The answer must consist only of the lines from the line with "left shoulder: (22, 448, 6)" to the line with "right hip: (98, 582, -9)", both included, exactly as they stand below.
── Entries supplied ──
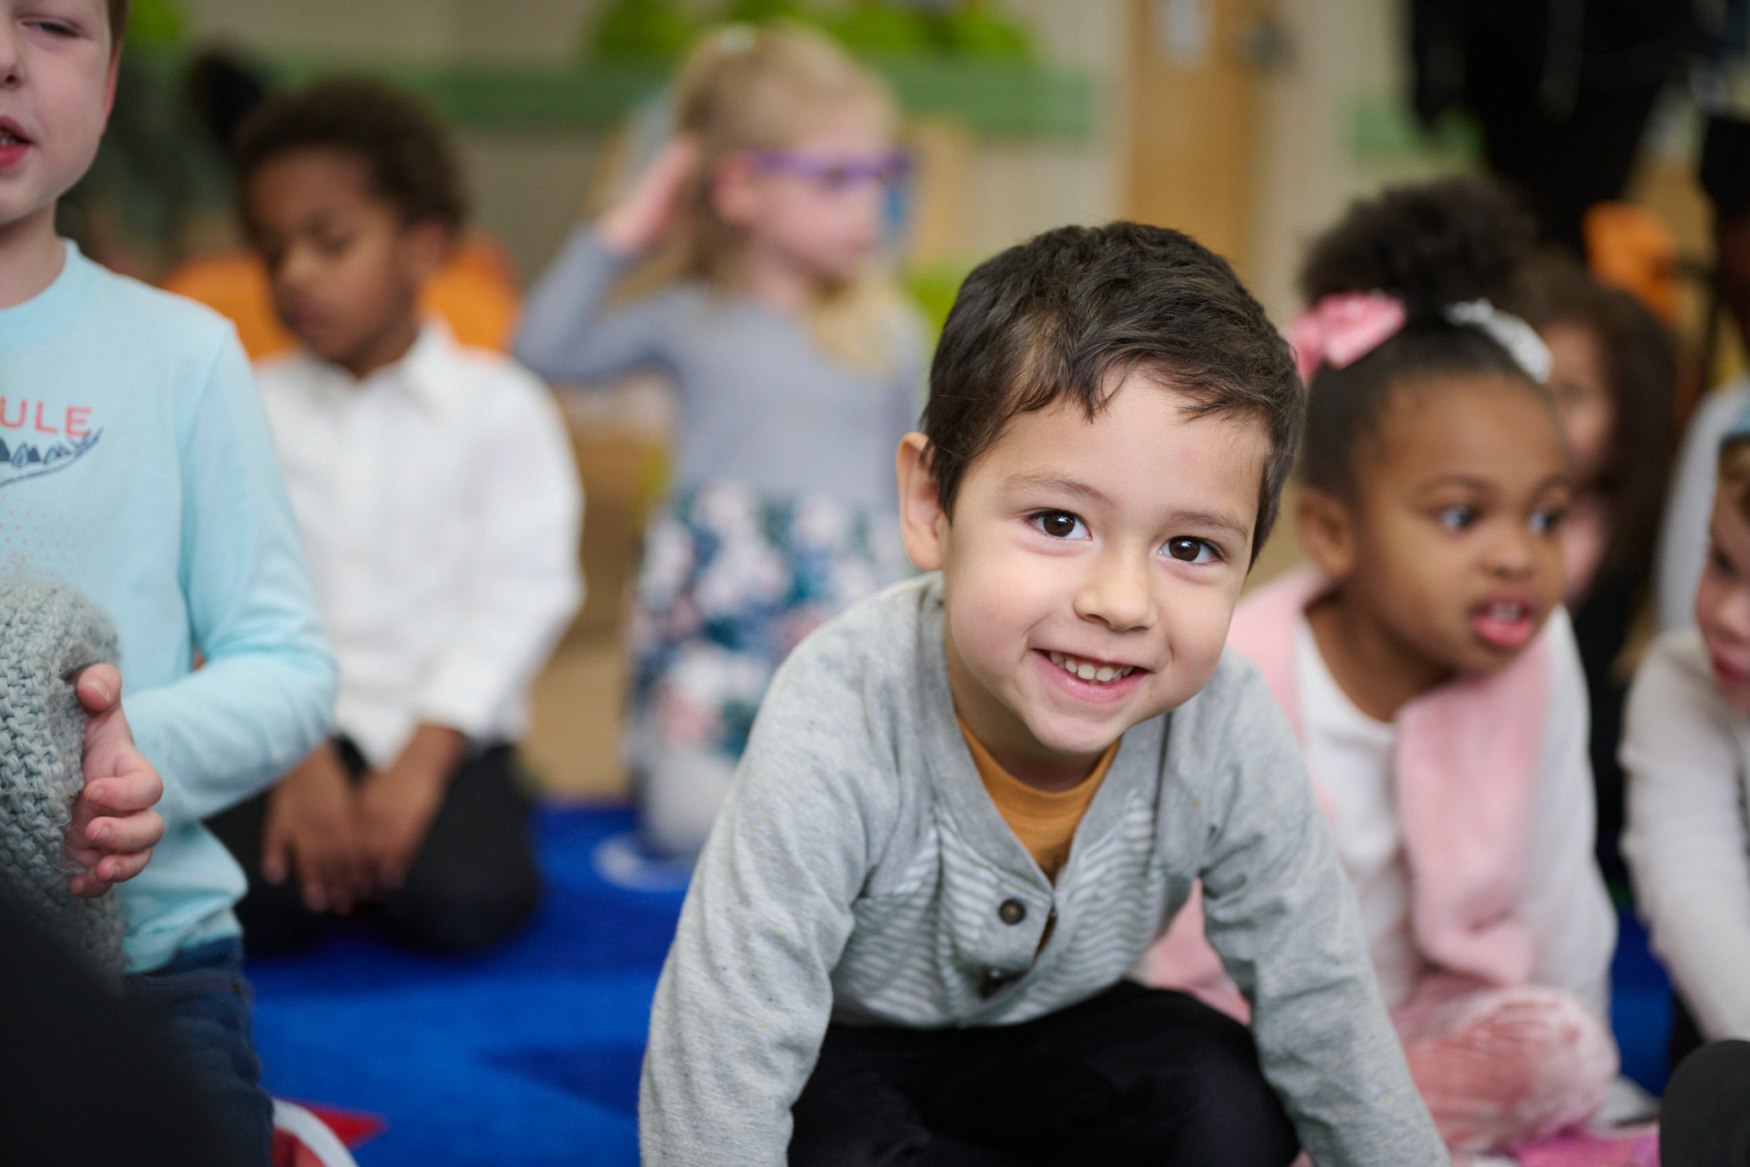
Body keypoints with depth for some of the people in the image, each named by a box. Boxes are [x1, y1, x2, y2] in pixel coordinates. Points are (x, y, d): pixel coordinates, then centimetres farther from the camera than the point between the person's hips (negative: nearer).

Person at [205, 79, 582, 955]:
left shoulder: (498, 406, 1)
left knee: (459, 905, -28)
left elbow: (522, 591, -6)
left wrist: (423, 757, -16)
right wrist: (299, 755, -13)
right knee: (248, 908, -25)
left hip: (446, 727, -1)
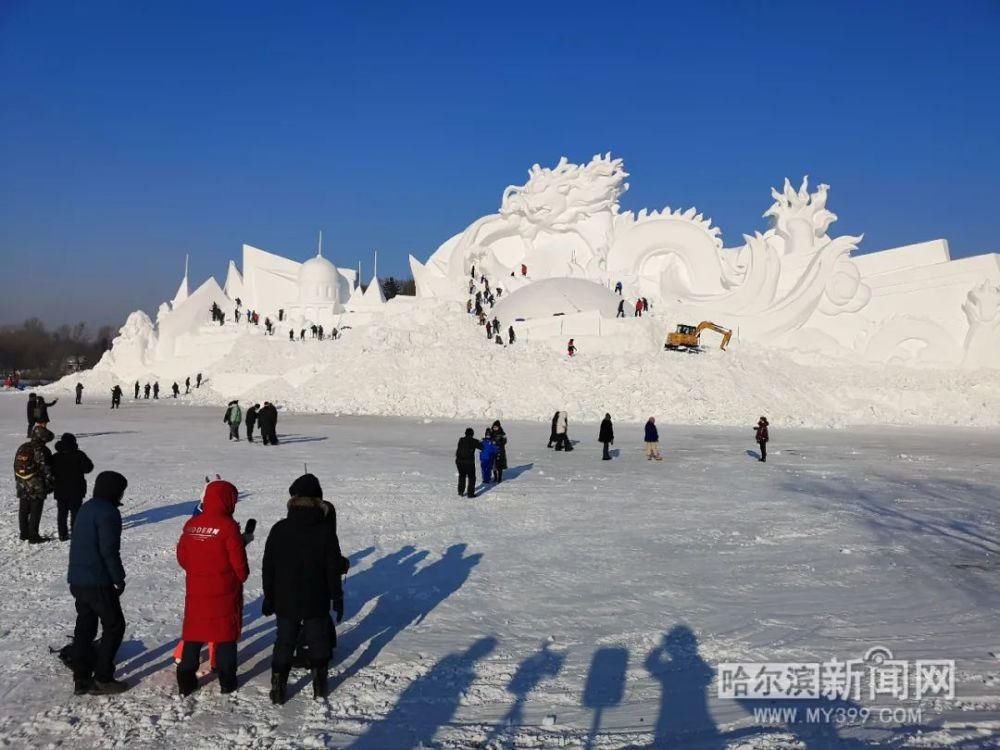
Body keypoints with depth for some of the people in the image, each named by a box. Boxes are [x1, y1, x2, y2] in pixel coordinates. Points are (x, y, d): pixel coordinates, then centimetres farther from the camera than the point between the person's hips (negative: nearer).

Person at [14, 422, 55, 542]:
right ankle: (33, 536, 4)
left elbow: (16, 467, 13)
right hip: (37, 487, -7)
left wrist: (18, 483, 20)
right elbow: (47, 470, -16)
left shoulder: (22, 448, 6)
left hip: (22, 487, 7)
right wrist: (50, 485, -6)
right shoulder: (42, 450, -16)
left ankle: (24, 534, 26)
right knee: (35, 512, 1)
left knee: (23, 511, 16)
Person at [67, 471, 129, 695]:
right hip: (98, 582, -9)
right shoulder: (108, 512, -16)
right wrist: (119, 578, -9)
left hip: (77, 580, 9)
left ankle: (81, 679, 17)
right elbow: (109, 550, -19)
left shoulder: (86, 508, 14)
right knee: (114, 626, 2)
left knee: (84, 626, 14)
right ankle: (102, 679, 3)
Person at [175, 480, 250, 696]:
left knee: (193, 633, 14)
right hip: (223, 591, -4)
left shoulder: (191, 524, -1)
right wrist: (242, 576, 6)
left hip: (195, 589, 4)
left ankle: (186, 681, 17)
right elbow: (238, 561, -14)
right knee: (226, 634, 9)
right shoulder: (228, 526, -17)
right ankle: (227, 682, 14)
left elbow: (182, 556, 6)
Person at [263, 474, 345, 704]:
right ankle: (319, 689, 19)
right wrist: (337, 598, 2)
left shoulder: (279, 529, -7)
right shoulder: (326, 530, -11)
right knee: (319, 642, 14)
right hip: (317, 602, -1)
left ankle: (278, 691, 12)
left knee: (284, 643, 12)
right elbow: (334, 568, -7)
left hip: (285, 601, 1)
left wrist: (269, 598, 9)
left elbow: (268, 568, -1)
───
Task response ::
left shoulder: (22, 448, 6)
left hip: (22, 487, 7)
right wrist: (50, 485, -6)
right shoulder: (42, 450, -16)
left ankle: (24, 534, 26)
right knee: (35, 512, 1)
left knee: (23, 511, 16)
Person at [67, 471, 129, 695]:
right hip: (98, 582, -9)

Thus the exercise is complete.